### Data listing

----------------------------------------

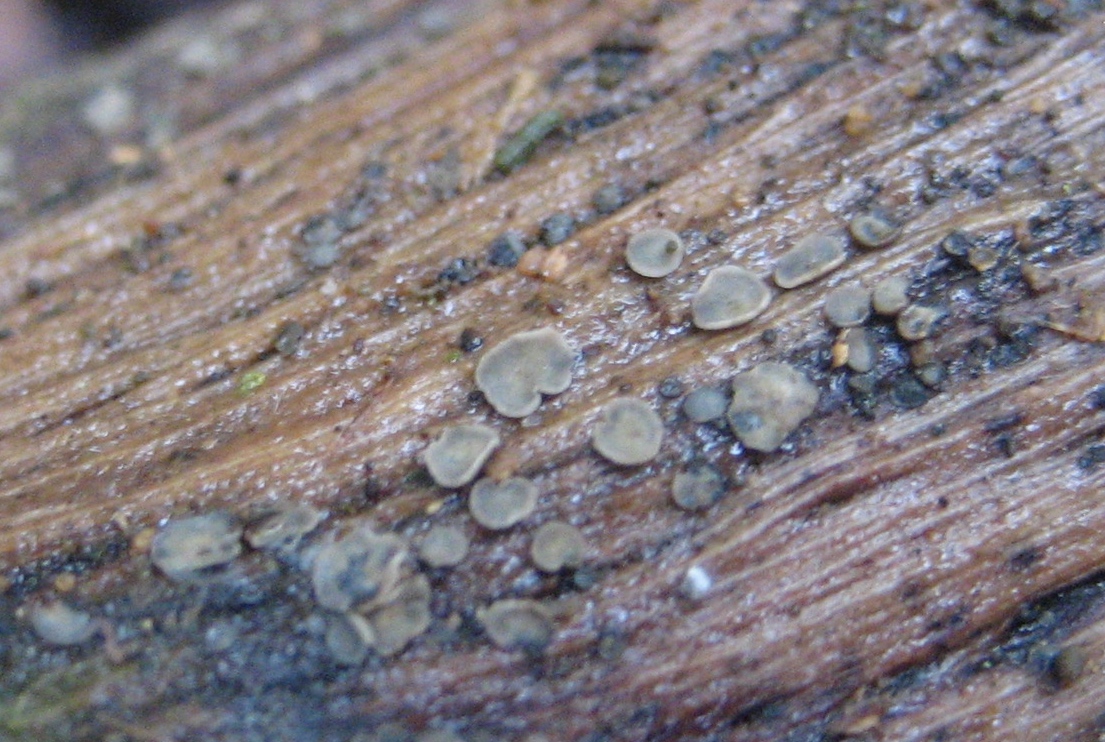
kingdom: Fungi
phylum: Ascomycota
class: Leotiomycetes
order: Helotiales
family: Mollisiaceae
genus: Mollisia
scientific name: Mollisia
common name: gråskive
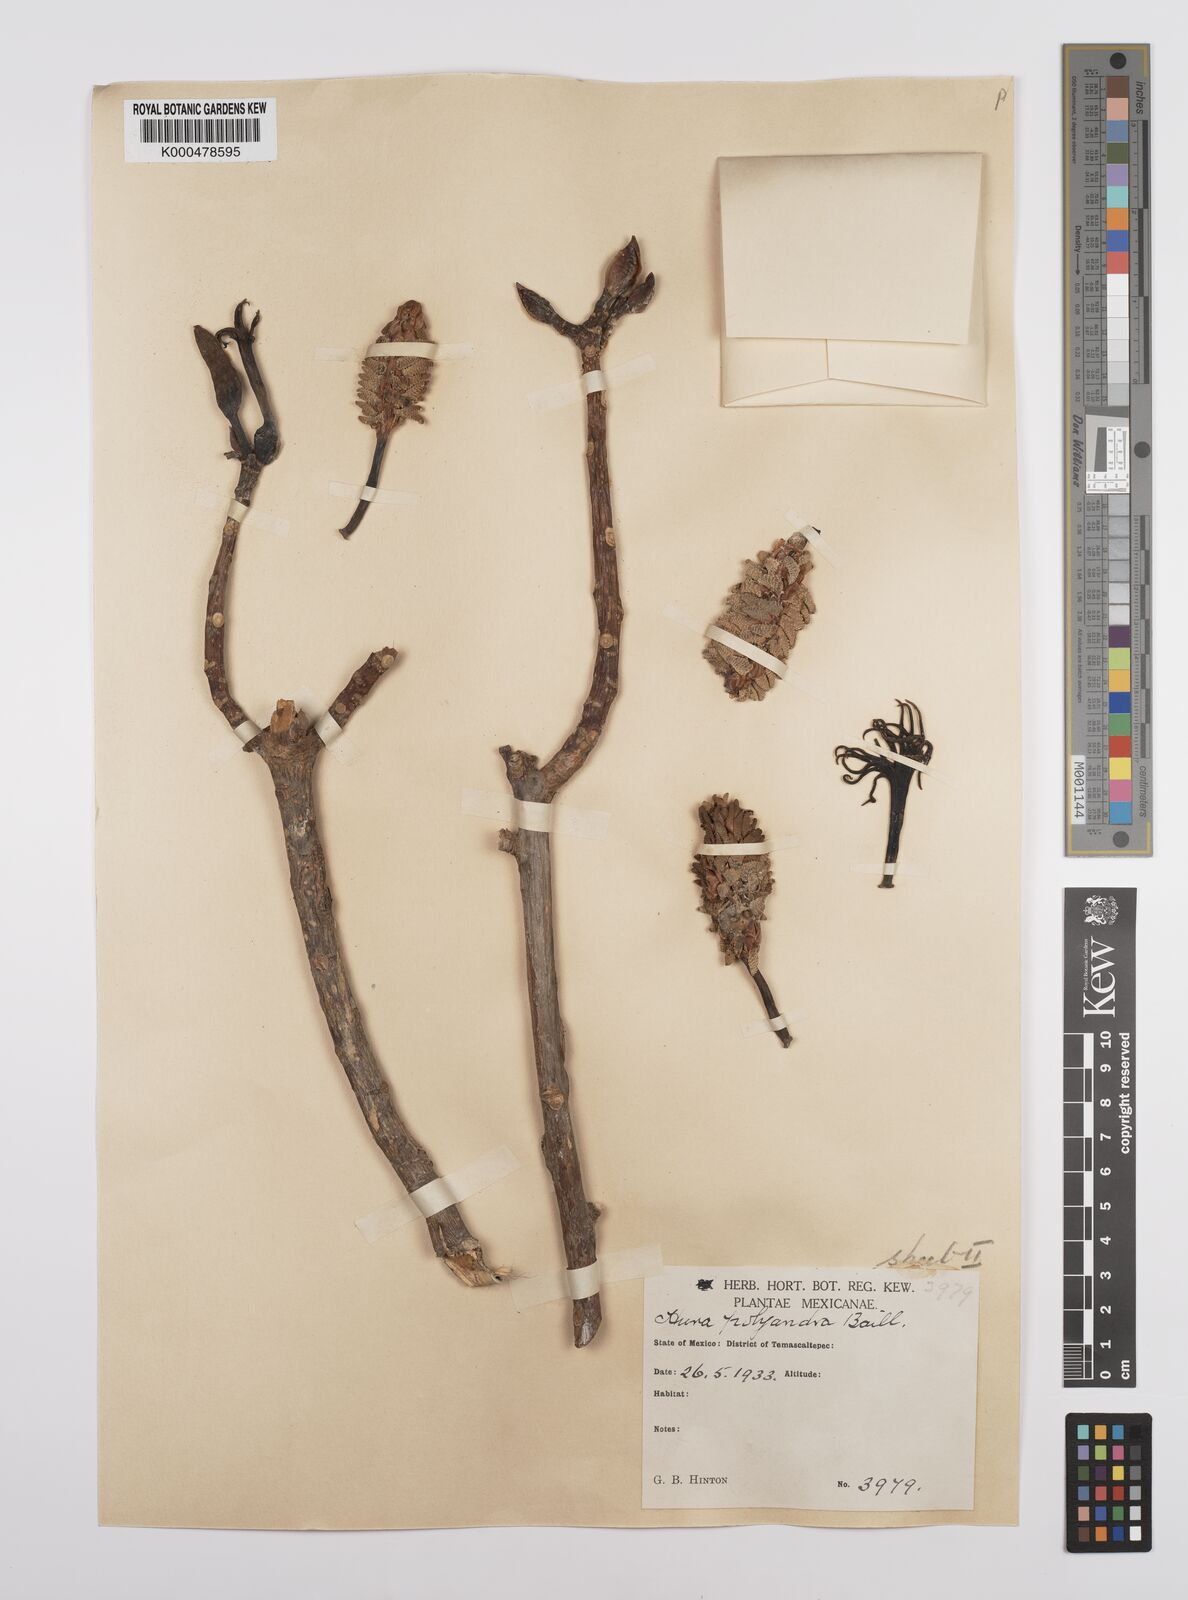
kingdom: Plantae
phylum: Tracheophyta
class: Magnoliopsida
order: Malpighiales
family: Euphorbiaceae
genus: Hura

----------------------------------------

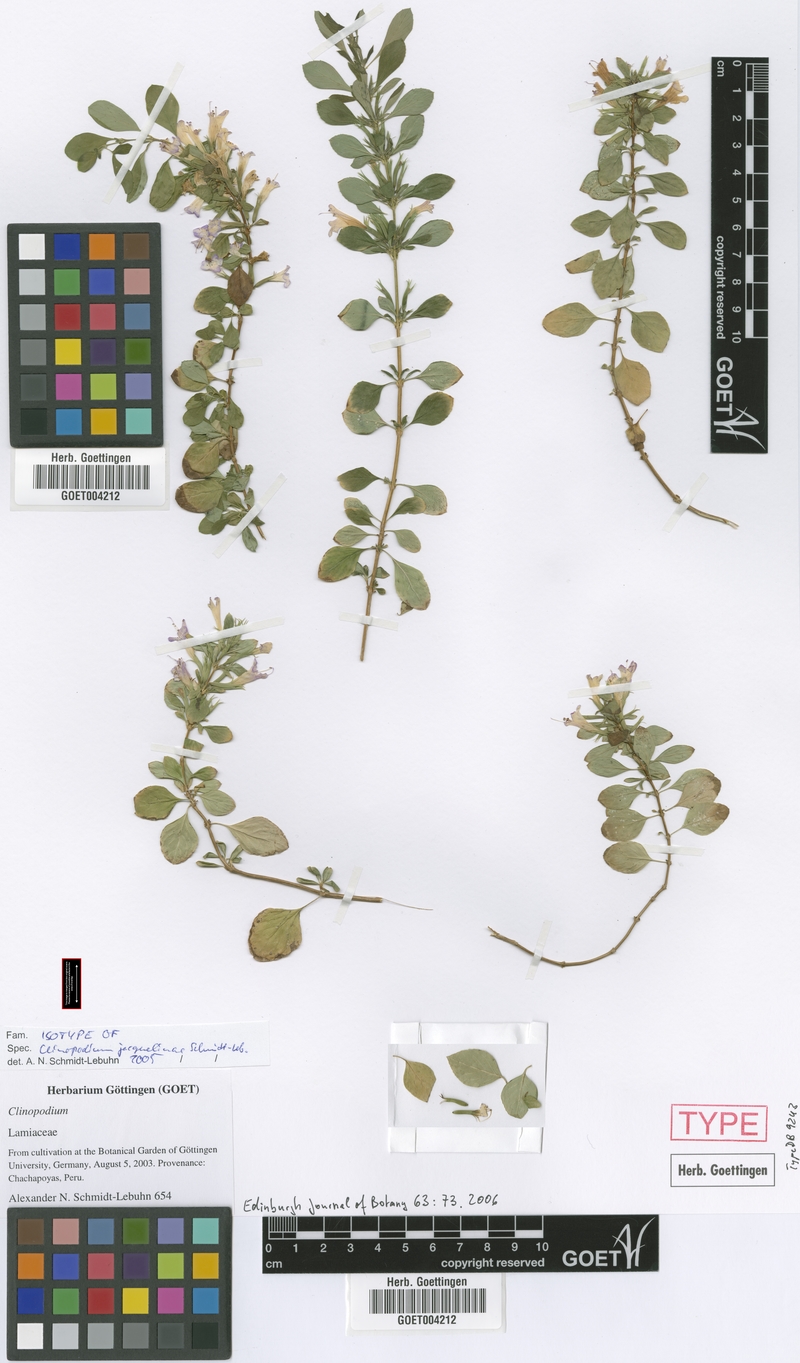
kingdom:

----------------------------------------

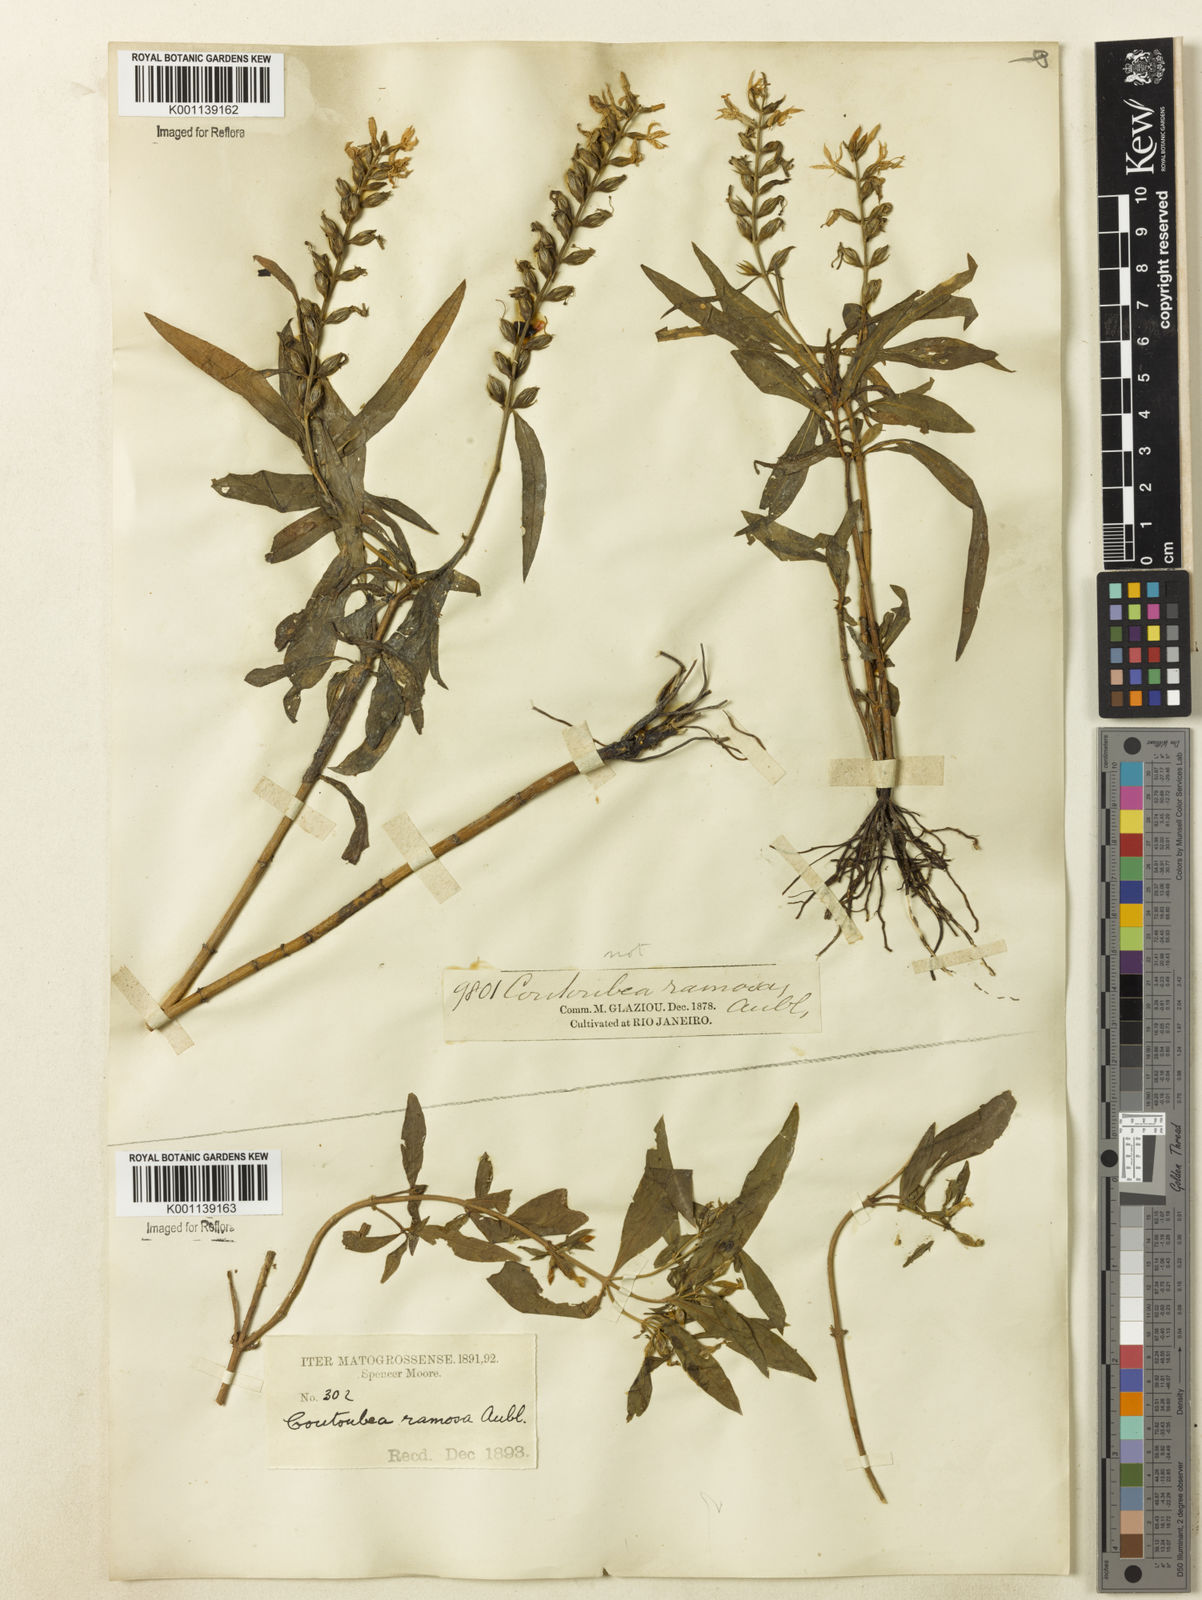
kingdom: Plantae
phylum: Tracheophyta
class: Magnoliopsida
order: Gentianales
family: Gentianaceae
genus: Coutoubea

----------------------------------------

Copy the entries above from the line with "kingdom: Fungi" up to and including the line with "family: Euphorbiaceae", leaving the pictures out.

### Written answer
kingdom: Fungi
phylum: Ascomycota
class: Leotiomycetes
order: Helotiales
family: Mollisiaceae
genus: Mollisia
scientific name: Mollisia
common name: gråskive
kingdom: Plantae
phylum: Tracheophyta
class: Magnoliopsida
order: Malpighiales
family: Euphorbiaceae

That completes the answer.